Re: FindROot and substitutions
- To: mathgroup at smc.vnet.net
- Subject: [mg89831] Re: FindROot and substitutions
- From: Szabolcs Horvát <szhorvat at gmail.com>
- Date: Sun, 22 Jun 2008 03:22:23 -0400 (EDT)
- References: <g3ihp3$fd5$1@smc.vnet.net>
Aaron Fude wrote:
> Hi,
>
> I have found a workaround for this problem, but I would like to
> understand how Mathematica wants you to think so I'm asking the
> question anyway.
>
> Why does "bad" not work, while "good" works?
>
> g := x z;
----------^
You used a semicolon here, so I suppose that you do not understand the
difference between SetDelayed and Set.
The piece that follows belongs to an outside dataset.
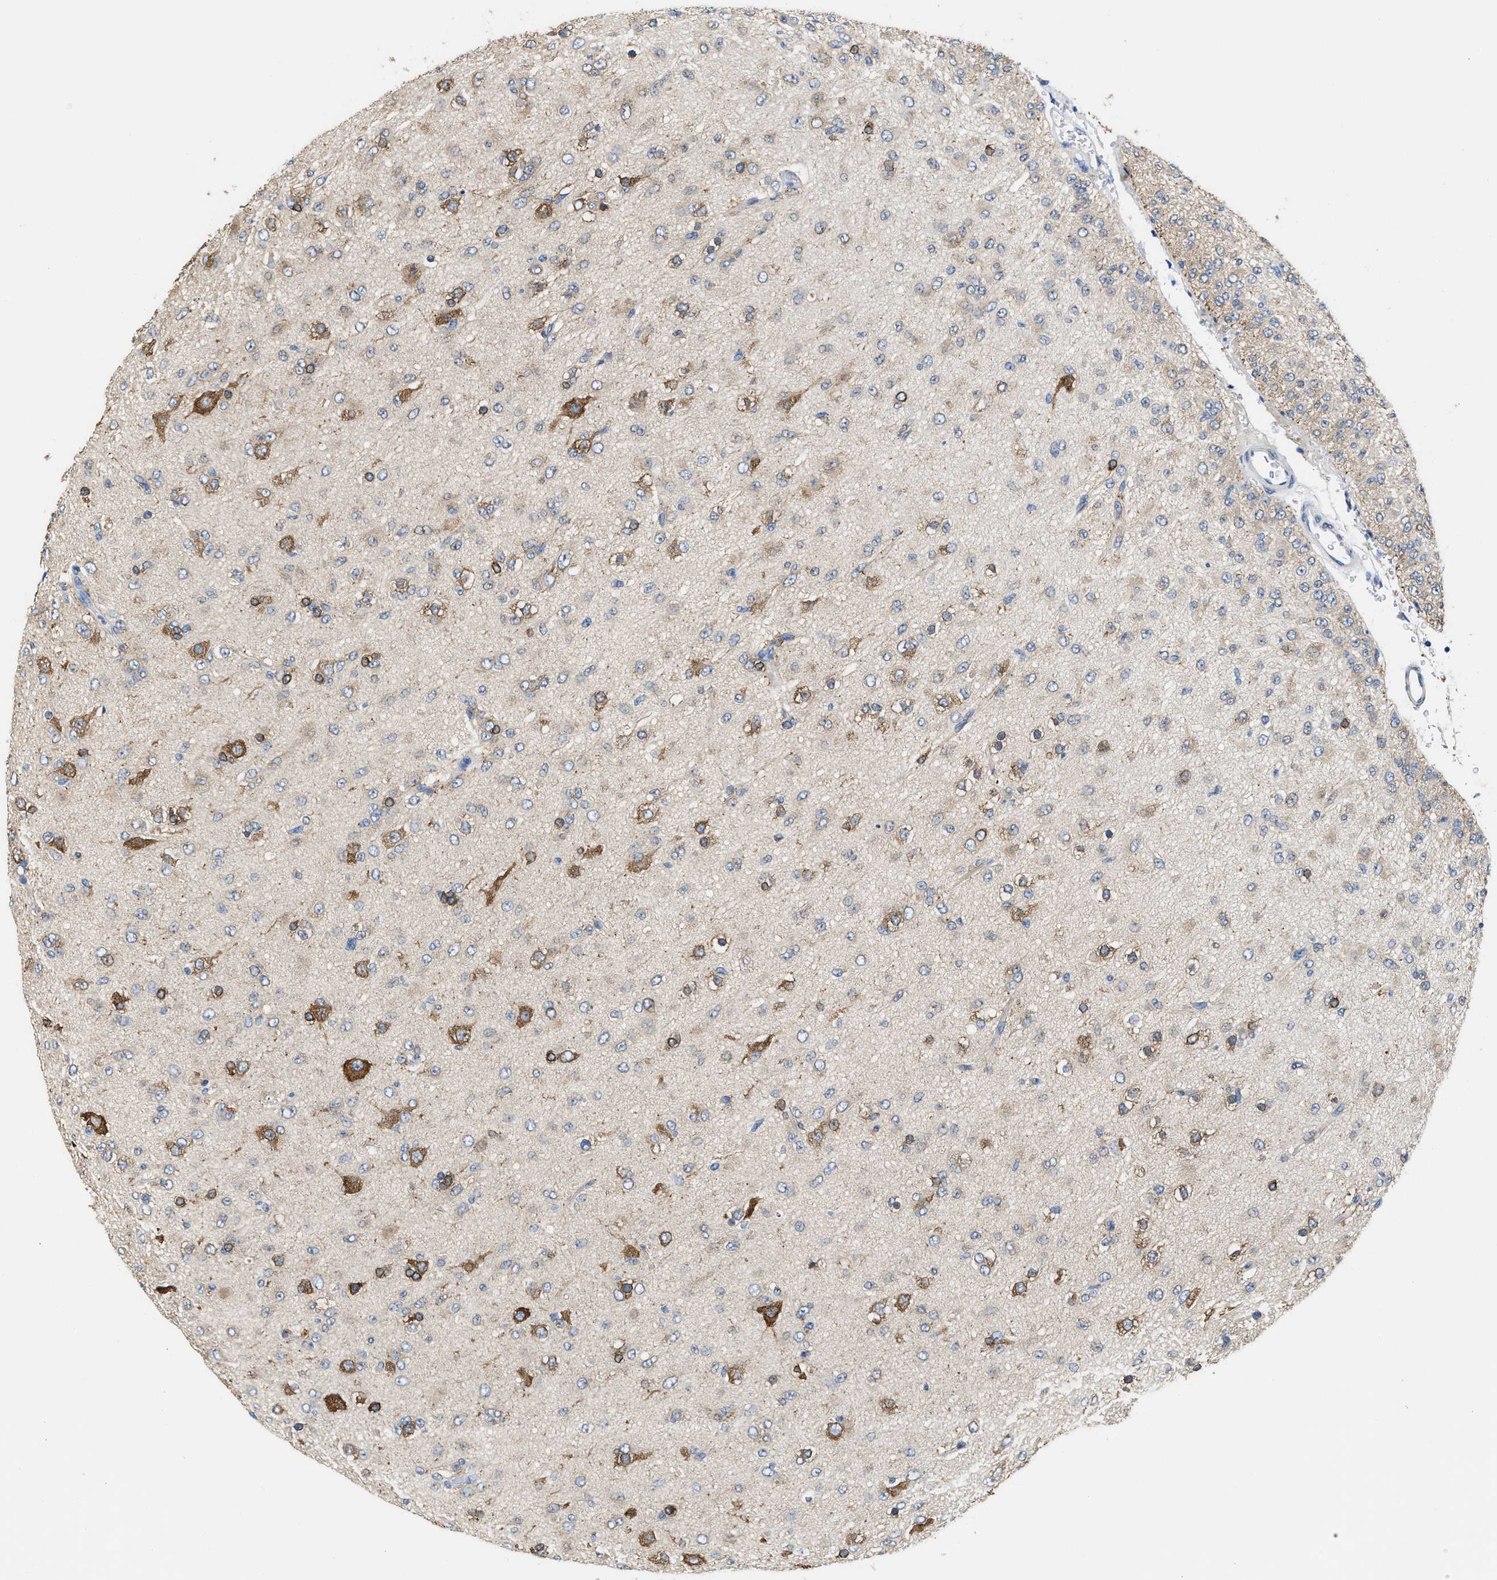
{"staining": {"intensity": "strong", "quantity": "25%-75%", "location": "cytoplasmic/membranous"}, "tissue": "glioma", "cell_type": "Tumor cells", "image_type": "cancer", "snomed": [{"axis": "morphology", "description": "Glioma, malignant, Low grade"}, {"axis": "topography", "description": "Brain"}], "caption": "A high-resolution histopathology image shows immunohistochemistry (IHC) staining of glioma, which displays strong cytoplasmic/membranous positivity in approximately 25%-75% of tumor cells. Immunohistochemistry stains the protein of interest in brown and the nuclei are stained blue.", "gene": "DSCAM", "patient": {"sex": "male", "age": 65}}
Please read about that:
tutorial/ImmediateAndDelayedDefinitions
Later also read these:
tutorial/TheStandardEvaluationProcedure
tutorial/Evaluation
> bad[z_] := FindRoot[ g == 5, {x, -10, 10 }];
> bad[5]
There is not "z" in "FindRoot[ g == 5, {x, -10, 10 }]" so bad[5]
evaluates to FindRoot[ g == 5, {x, -10, 10 }] in the first step. Use
the function Trace to see this.
> good[k_] := FindRoot[ g == 5 /. z -> k, {x, -10, 10 }];
> good[6]
good[6] evaluates to FindRoot[ g == 5 /. z -> 6, {x, -10, 10 }] in the
first step because it does contain k.